* Action item: Write out every line from the listing below where the string "Generation" is found.

* Information provided:
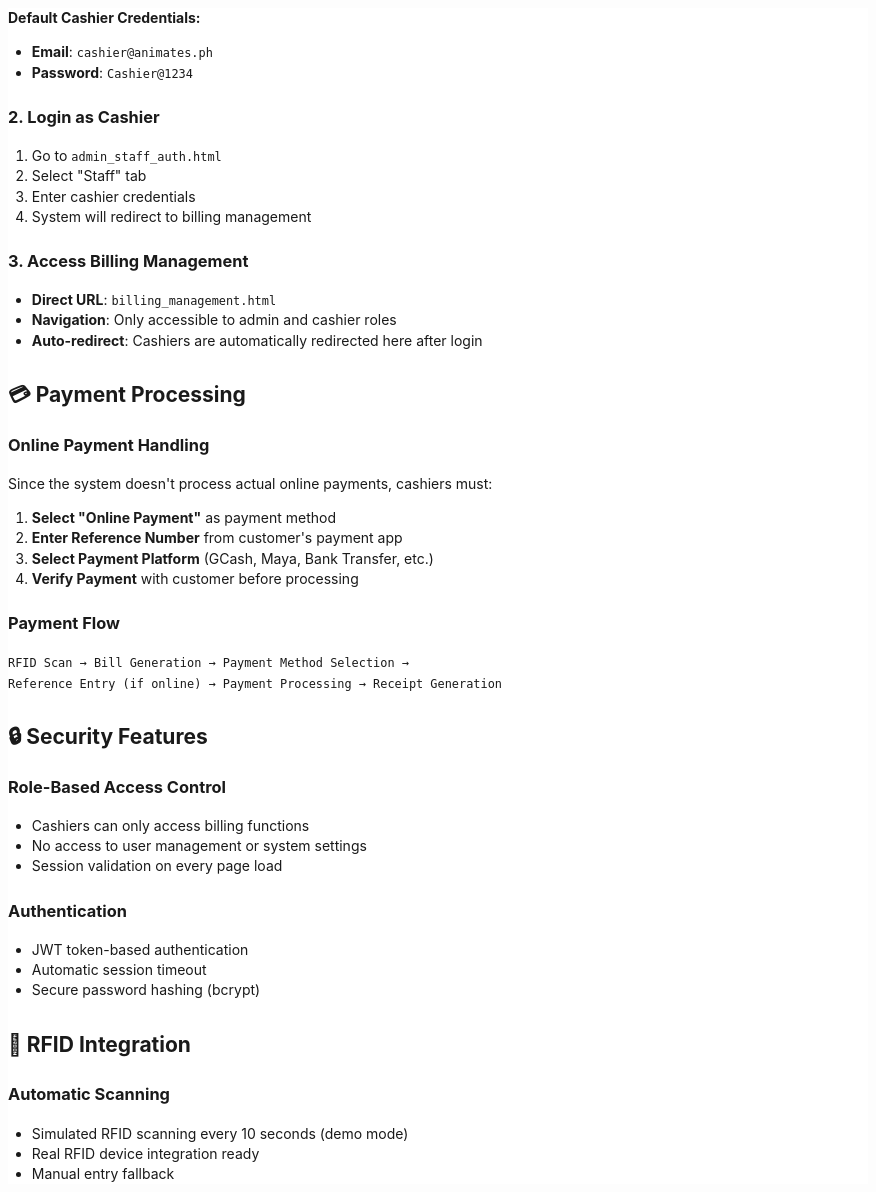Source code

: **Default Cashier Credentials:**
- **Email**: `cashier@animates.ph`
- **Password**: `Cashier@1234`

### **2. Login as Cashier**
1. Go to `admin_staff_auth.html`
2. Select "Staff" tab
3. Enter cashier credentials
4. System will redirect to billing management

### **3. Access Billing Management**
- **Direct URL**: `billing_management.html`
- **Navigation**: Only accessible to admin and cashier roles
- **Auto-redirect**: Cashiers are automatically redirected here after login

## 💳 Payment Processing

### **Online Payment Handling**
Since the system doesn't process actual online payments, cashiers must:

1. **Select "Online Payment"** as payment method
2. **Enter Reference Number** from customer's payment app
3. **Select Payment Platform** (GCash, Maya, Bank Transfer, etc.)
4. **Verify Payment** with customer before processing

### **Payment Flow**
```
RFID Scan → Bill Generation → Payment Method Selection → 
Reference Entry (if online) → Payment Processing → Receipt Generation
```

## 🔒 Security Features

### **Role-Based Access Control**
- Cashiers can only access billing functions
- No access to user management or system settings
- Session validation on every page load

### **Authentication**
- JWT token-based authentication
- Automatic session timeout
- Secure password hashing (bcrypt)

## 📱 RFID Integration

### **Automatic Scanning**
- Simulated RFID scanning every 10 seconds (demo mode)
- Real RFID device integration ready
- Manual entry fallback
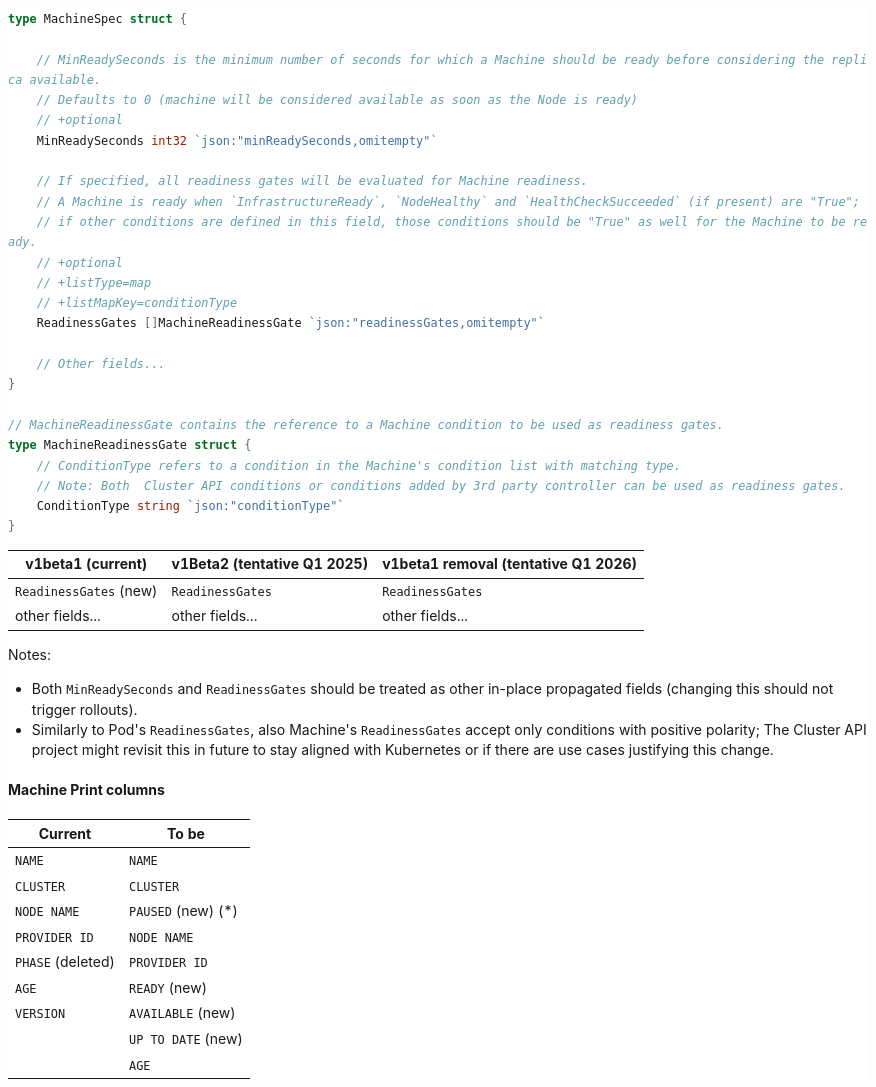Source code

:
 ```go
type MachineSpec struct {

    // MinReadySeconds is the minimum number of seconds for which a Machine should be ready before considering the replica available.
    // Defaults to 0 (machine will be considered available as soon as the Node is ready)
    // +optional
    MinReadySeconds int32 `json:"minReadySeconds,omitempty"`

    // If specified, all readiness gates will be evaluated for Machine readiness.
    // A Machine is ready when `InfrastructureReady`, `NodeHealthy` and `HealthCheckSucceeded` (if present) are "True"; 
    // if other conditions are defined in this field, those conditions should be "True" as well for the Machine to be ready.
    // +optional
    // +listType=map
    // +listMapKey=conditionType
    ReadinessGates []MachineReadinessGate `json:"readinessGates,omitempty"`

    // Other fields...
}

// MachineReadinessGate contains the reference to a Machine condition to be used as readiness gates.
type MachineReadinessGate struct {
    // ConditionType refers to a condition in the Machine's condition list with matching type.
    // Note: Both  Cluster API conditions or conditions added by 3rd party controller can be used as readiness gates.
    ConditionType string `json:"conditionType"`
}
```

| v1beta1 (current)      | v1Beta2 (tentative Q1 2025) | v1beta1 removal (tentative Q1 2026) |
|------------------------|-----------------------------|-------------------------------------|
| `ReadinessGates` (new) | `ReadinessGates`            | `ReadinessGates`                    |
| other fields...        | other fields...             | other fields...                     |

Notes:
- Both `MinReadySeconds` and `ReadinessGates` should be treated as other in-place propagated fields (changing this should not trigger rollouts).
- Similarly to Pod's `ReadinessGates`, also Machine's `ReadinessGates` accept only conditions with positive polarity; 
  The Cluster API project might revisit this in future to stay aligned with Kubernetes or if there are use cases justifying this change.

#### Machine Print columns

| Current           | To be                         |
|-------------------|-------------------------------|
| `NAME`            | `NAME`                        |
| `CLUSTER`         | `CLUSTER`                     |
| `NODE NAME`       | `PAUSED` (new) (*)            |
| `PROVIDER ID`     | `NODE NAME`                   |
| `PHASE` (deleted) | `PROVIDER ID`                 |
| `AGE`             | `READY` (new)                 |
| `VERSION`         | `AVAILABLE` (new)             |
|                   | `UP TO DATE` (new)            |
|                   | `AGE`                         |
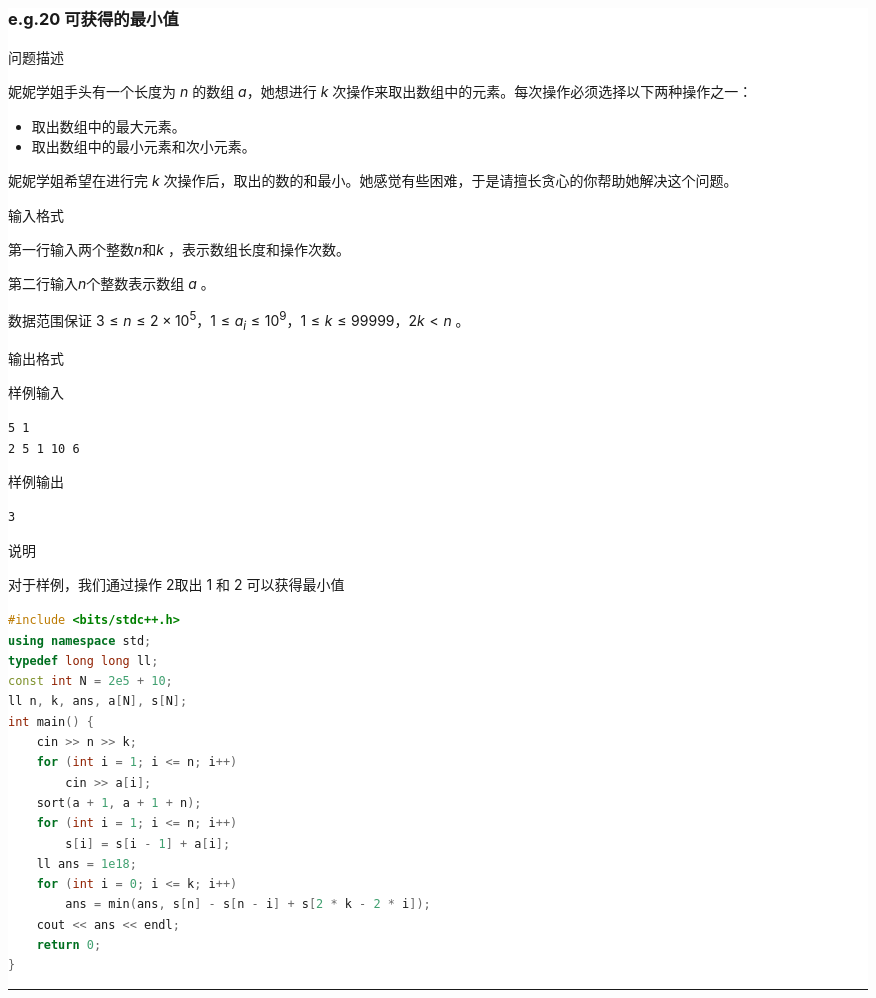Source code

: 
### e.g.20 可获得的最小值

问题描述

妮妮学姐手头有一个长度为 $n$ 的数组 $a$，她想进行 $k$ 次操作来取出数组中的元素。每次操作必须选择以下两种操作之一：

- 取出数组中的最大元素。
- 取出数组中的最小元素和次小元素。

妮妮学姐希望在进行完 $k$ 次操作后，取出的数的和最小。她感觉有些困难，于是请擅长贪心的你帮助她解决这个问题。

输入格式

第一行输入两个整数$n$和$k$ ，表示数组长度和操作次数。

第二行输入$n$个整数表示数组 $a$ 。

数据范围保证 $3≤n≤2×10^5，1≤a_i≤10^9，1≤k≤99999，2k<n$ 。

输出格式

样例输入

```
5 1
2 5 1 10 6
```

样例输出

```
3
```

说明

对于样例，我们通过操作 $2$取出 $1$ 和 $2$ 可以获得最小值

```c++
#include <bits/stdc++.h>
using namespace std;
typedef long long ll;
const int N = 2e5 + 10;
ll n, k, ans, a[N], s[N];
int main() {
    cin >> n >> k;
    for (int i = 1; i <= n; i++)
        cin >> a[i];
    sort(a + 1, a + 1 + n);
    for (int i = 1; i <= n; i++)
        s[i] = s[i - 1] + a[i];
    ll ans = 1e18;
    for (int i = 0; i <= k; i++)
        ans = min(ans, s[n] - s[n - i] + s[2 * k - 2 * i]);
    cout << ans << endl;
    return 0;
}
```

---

* Answer to this exercise:
RFID Scan → Bill Generation → Payment Method Selection → 
Reference Entry (if online) → Payment Processing → Receipt Generation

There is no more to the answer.